= ACTIVITY =
If a record contains a picture, leave the picture out and copy everything else exactly.

= SUPPLIED DATA =
------------------------------------
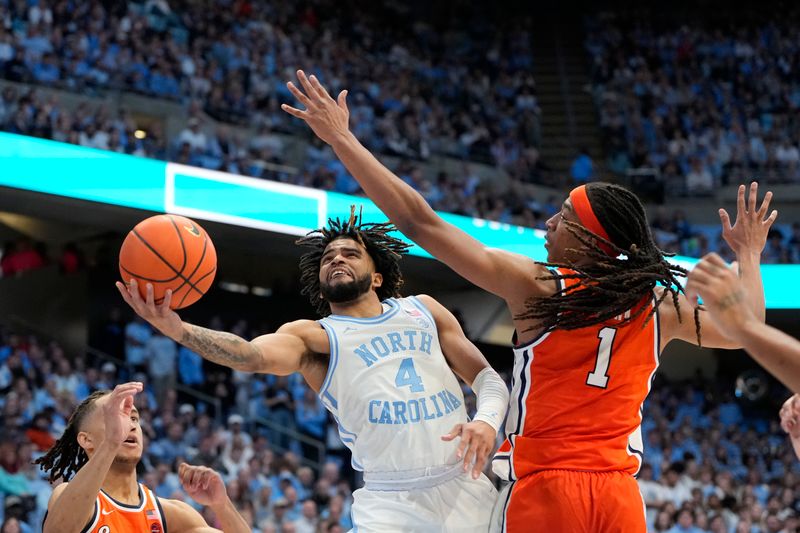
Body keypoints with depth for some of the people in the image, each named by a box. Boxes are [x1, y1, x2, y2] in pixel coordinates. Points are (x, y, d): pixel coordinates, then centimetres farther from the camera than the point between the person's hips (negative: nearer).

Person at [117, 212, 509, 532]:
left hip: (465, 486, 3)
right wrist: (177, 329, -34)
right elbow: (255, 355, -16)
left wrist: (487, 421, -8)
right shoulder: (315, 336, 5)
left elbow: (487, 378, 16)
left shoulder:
------------------------------------
= EXERCISE OUTPUT =
Body keypoints with depth for some of the people in the image, each named by a box. Boxes are [x1, y1, x2, y2] in pixel coordinates. Points are (x, y, d): pixel coordinates, then centimetres farther from the camera than the point between the person's hips (negative: nearer).

Person at [117, 212, 509, 532]:
left hip: (465, 486, 3)
right wrist: (177, 329, -34)
right elbow: (255, 355, -16)
left wrist: (487, 421, -8)
right shoulder: (315, 336, 5)
left elbow: (487, 378, 16)
left shoulder:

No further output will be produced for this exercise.